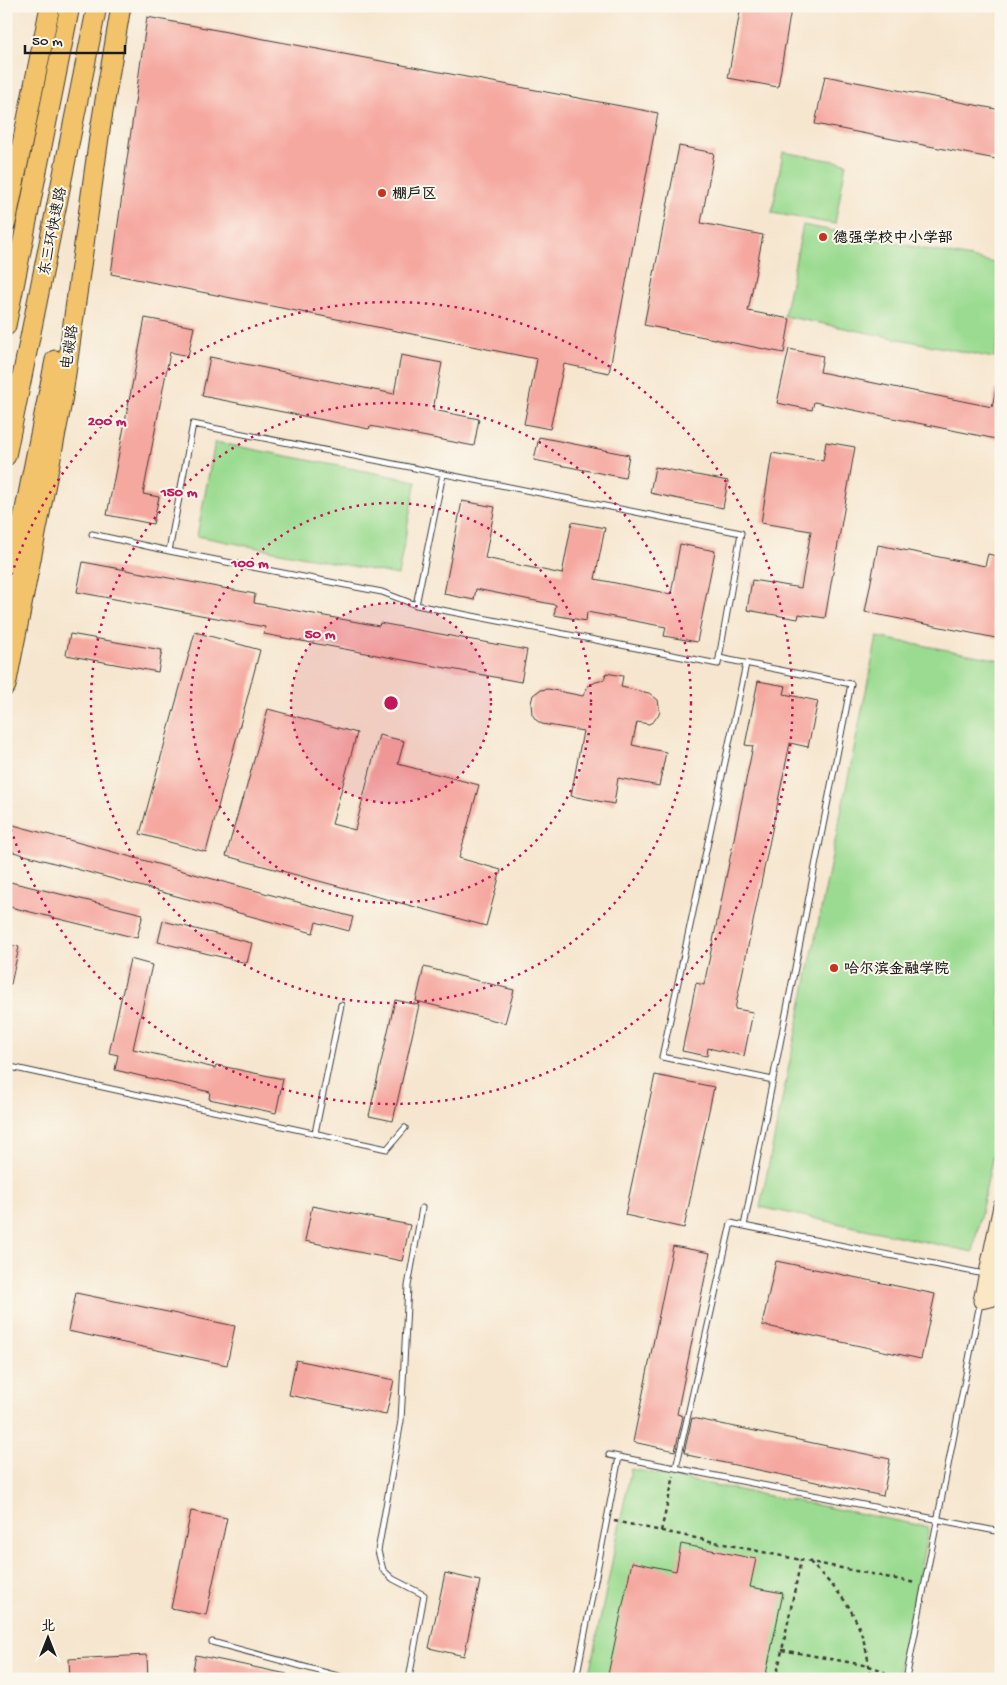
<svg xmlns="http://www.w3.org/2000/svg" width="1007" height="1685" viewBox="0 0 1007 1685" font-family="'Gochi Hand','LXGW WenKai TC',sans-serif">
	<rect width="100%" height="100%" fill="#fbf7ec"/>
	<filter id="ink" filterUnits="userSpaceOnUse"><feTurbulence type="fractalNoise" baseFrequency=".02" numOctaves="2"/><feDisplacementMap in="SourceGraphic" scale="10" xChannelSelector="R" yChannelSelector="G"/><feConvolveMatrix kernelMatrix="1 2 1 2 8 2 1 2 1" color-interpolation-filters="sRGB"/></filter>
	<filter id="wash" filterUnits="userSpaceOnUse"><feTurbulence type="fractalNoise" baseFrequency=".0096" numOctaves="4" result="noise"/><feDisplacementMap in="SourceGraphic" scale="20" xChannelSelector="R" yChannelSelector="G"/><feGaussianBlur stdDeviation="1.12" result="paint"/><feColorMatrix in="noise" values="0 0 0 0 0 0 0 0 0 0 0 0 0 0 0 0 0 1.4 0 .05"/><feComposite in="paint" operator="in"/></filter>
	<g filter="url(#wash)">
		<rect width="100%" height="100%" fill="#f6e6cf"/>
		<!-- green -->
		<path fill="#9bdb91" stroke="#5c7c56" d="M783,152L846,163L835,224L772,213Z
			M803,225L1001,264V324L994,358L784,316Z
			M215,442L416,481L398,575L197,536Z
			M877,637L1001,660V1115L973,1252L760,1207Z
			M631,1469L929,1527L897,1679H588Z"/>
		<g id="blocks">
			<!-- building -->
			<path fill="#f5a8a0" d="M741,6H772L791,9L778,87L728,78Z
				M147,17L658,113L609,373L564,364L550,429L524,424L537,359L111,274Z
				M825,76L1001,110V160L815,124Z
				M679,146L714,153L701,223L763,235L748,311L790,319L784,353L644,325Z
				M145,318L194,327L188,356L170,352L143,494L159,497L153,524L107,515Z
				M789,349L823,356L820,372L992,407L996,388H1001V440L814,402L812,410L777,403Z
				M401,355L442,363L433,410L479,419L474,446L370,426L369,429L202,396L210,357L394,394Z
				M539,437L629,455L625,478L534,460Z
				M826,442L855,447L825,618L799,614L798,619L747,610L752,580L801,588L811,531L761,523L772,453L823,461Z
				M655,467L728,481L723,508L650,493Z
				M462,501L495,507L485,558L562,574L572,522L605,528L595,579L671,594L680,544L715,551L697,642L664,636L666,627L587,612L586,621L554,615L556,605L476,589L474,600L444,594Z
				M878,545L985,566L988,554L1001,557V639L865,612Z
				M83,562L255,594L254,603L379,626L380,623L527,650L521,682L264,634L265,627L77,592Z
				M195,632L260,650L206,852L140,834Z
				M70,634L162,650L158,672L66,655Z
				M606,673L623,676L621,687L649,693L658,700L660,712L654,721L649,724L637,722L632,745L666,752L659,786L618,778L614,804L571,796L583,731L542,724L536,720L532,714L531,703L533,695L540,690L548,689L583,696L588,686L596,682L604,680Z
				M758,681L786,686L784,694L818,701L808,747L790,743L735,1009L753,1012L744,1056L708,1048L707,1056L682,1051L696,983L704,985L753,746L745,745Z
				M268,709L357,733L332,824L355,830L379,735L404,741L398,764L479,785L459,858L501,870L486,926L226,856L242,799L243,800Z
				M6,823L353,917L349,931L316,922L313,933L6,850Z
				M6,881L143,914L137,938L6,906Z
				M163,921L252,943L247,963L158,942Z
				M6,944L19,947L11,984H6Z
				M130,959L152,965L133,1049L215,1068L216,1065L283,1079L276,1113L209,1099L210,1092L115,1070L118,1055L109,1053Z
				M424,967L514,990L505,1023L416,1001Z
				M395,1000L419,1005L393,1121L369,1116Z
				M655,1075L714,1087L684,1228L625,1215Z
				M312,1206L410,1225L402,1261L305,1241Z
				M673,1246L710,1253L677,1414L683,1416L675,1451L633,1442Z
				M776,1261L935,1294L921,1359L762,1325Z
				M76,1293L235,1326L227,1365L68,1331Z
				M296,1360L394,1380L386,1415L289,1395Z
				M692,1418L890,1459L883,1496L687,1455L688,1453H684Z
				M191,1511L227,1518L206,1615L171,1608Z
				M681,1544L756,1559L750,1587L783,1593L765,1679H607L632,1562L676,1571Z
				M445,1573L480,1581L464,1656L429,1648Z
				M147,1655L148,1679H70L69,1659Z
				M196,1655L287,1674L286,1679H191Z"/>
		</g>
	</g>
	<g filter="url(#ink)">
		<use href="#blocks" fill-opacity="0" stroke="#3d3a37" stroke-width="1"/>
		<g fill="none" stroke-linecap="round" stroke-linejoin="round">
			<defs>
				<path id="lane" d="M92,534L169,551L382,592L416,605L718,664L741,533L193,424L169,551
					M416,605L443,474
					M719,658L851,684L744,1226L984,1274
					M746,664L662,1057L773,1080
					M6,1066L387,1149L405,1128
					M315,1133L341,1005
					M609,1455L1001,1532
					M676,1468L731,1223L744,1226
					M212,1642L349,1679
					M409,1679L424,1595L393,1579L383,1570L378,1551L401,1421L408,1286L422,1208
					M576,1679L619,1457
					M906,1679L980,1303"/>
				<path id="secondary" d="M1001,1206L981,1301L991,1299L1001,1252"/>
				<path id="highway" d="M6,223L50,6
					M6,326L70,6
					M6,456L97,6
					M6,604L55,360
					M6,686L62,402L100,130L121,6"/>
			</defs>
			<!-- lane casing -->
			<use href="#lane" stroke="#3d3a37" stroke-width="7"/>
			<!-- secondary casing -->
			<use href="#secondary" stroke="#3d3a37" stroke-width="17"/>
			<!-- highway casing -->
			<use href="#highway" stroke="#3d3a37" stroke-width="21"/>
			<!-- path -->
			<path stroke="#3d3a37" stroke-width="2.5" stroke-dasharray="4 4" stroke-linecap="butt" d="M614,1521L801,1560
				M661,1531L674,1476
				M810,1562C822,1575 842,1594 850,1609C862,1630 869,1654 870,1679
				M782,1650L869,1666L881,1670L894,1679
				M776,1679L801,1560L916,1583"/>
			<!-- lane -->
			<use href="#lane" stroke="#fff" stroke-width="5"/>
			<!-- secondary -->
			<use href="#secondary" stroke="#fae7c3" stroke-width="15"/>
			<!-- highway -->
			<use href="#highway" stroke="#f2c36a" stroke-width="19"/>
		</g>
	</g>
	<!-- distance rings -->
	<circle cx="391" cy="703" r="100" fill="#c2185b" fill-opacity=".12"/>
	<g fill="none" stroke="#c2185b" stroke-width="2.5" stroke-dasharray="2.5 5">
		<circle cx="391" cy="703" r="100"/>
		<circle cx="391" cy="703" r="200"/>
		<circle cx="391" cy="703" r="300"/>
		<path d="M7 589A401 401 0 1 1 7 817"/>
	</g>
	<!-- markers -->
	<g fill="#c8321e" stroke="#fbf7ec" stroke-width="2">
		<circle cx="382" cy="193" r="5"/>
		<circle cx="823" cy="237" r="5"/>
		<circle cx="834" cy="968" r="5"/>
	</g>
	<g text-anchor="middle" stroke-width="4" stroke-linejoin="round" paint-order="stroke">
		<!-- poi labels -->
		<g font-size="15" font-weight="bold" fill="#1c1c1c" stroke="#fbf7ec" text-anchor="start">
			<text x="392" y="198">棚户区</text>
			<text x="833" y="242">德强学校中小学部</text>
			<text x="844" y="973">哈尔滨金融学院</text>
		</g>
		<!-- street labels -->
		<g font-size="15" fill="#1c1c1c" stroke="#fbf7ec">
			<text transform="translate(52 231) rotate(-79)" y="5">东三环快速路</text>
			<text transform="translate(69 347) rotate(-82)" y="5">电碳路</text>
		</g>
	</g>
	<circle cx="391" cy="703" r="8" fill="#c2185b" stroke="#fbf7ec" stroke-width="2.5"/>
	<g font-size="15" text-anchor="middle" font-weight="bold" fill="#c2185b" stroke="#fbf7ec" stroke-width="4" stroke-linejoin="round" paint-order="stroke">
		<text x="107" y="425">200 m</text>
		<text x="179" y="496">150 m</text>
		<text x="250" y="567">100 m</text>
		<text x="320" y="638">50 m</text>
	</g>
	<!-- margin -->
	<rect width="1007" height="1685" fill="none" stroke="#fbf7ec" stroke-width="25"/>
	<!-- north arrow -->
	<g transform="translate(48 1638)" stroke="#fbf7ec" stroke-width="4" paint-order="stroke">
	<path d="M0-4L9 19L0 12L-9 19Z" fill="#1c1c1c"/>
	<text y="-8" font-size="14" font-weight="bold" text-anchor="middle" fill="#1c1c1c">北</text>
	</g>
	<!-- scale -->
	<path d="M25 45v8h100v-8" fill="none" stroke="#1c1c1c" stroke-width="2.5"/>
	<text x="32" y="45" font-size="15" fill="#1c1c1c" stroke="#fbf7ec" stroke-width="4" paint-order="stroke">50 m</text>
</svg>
........
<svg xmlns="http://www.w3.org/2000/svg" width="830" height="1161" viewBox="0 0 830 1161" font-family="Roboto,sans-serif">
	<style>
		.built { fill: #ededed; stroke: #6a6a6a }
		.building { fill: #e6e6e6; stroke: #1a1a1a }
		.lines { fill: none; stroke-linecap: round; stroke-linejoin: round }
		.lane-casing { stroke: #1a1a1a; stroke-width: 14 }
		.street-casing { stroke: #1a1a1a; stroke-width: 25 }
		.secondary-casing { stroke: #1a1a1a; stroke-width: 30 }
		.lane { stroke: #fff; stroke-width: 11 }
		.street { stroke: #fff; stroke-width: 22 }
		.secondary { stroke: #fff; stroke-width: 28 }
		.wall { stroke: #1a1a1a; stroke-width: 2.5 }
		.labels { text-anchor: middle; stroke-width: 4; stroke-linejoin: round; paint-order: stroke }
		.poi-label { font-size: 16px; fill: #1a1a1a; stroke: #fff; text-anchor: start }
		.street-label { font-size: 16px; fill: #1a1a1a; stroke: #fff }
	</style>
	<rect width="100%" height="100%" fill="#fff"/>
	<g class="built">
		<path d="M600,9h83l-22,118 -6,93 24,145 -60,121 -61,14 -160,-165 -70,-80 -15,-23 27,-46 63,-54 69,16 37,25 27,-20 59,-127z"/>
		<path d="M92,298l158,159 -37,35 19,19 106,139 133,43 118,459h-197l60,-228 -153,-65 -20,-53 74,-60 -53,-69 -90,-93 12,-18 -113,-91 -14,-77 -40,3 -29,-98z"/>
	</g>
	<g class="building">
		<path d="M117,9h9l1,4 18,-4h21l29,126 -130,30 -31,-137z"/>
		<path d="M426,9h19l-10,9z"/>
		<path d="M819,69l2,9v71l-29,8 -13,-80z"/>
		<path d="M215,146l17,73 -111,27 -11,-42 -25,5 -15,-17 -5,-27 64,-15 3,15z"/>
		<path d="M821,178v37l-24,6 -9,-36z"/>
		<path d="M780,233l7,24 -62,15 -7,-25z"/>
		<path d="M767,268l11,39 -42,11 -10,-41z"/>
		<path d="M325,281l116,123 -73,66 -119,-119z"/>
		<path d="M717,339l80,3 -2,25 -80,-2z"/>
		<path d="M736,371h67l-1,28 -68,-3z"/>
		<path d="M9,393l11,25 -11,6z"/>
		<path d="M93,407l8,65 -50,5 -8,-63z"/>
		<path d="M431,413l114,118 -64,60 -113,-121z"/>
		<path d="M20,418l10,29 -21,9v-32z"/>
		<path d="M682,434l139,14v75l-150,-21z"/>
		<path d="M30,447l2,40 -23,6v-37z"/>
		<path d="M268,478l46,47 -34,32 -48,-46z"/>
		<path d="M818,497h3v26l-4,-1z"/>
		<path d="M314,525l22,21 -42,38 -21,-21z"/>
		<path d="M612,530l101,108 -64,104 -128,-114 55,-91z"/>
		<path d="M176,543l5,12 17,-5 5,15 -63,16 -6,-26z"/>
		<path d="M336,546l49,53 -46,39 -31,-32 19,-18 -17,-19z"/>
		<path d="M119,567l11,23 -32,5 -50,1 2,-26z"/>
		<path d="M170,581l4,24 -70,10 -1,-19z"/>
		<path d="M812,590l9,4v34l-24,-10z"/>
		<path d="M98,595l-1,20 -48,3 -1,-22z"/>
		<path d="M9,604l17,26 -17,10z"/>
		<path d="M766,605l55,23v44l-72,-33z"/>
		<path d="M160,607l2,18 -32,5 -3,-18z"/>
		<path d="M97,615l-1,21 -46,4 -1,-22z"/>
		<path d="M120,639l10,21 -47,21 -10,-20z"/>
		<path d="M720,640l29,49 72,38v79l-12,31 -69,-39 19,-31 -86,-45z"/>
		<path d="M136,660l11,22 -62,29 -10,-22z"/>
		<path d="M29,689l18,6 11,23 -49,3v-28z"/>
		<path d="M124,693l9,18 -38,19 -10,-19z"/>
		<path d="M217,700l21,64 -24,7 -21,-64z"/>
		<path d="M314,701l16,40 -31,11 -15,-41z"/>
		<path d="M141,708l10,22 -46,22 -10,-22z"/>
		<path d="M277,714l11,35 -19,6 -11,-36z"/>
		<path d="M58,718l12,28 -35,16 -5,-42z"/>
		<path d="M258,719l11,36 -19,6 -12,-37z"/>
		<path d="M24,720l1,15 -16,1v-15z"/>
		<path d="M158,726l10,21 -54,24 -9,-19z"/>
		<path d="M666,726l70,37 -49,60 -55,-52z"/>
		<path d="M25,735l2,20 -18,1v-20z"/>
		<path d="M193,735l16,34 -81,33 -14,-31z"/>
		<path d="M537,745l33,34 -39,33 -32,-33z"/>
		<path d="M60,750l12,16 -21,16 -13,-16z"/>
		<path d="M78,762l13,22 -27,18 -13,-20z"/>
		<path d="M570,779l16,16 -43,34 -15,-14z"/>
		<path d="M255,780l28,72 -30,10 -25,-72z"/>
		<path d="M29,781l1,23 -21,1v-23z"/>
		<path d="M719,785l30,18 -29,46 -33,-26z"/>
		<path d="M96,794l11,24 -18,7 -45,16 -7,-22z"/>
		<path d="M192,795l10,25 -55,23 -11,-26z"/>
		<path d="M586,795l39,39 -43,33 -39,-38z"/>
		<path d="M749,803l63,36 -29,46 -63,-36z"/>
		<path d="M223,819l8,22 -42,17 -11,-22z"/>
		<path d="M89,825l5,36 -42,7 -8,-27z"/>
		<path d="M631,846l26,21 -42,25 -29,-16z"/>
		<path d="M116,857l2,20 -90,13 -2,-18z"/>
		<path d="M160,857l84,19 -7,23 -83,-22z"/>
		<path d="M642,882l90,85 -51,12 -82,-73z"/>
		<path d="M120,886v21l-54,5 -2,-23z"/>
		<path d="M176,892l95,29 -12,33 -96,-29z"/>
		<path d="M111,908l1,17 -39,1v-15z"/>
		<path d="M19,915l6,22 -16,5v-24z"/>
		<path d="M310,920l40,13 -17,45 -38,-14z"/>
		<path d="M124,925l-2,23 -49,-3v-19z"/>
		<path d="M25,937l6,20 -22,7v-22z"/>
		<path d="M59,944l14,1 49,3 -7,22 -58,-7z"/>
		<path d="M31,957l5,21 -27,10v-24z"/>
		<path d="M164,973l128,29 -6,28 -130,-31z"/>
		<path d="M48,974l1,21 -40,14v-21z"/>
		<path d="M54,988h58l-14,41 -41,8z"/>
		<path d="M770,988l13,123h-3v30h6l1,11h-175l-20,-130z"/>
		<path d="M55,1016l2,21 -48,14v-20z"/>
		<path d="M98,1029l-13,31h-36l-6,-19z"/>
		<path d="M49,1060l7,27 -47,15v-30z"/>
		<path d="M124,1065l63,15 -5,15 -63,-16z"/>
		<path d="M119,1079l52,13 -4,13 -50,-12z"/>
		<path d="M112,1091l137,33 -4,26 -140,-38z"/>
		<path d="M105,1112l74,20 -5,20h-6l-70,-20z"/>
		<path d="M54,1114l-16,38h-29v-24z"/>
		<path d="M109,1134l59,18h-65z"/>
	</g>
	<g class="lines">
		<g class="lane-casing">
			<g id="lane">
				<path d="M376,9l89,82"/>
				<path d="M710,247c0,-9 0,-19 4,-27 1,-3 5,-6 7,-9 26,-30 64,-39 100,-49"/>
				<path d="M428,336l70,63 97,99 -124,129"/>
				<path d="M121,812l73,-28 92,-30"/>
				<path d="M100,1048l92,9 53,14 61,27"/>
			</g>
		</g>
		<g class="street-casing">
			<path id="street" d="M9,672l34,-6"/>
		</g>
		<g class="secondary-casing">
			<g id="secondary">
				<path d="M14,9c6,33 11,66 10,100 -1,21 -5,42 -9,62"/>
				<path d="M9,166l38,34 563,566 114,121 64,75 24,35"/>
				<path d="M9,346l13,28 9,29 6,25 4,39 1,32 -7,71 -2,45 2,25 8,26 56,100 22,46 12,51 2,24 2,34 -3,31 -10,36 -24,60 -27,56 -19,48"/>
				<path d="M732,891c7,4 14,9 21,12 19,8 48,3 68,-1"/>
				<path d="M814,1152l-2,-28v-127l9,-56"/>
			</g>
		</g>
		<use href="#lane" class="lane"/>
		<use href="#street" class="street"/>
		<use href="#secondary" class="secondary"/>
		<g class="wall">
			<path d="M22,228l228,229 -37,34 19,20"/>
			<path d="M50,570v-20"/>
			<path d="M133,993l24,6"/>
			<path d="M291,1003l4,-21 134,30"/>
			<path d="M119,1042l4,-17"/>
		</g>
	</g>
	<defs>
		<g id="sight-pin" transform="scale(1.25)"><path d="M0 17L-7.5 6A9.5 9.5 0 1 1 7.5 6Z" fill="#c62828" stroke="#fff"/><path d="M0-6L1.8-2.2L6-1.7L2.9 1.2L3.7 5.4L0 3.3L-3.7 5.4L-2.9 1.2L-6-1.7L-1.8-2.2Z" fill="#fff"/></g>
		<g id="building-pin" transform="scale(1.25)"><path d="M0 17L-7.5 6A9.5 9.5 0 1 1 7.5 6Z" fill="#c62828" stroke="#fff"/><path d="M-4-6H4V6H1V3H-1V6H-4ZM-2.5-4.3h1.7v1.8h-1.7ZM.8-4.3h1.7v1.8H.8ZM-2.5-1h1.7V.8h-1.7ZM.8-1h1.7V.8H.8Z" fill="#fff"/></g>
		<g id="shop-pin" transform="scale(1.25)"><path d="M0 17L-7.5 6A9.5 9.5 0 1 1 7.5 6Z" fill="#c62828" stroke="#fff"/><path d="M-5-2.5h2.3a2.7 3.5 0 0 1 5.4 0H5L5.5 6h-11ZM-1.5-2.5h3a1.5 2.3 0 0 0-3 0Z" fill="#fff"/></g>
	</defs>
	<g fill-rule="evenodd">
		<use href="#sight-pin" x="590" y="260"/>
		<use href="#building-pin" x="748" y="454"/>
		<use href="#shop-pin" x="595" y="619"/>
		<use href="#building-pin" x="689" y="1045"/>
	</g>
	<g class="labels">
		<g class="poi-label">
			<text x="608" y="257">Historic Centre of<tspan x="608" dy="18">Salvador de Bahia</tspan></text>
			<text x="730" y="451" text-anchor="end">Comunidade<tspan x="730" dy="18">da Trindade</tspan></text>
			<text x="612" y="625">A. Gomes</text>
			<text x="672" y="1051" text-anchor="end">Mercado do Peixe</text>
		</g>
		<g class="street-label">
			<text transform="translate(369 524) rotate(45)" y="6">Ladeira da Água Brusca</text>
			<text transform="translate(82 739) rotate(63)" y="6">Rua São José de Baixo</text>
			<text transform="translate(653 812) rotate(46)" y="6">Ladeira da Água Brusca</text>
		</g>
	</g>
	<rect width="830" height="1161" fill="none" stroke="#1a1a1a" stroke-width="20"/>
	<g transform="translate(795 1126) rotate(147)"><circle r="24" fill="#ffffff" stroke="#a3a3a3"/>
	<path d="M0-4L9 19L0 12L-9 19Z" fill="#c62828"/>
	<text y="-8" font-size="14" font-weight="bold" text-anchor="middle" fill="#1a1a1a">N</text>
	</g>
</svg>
........
What is expected:
Go through the listing above and return each line that includes the word "wash".

Result:
	<filter id="wash" filterUnits="userSpaceOnUse"><feTurbulence type="fractalNoise" baseFrequency=".0096" numOctaves="4" result="noise"/><feDisplacementMap in="SourceGraphic" scale="20" xChannelSelector="R" yChannelSelector="G"/><feGaussianBlur stdDeviation="1.12" result="paint"/><feColorMatrix in="noise" values="0 0 0 0 0 0 0 0 0 0 0 0 0 0 0 0 0 1.4 0 .05"/><feComposite in="paint" operator="in"/></filter>
	<g filter="url(#wash)">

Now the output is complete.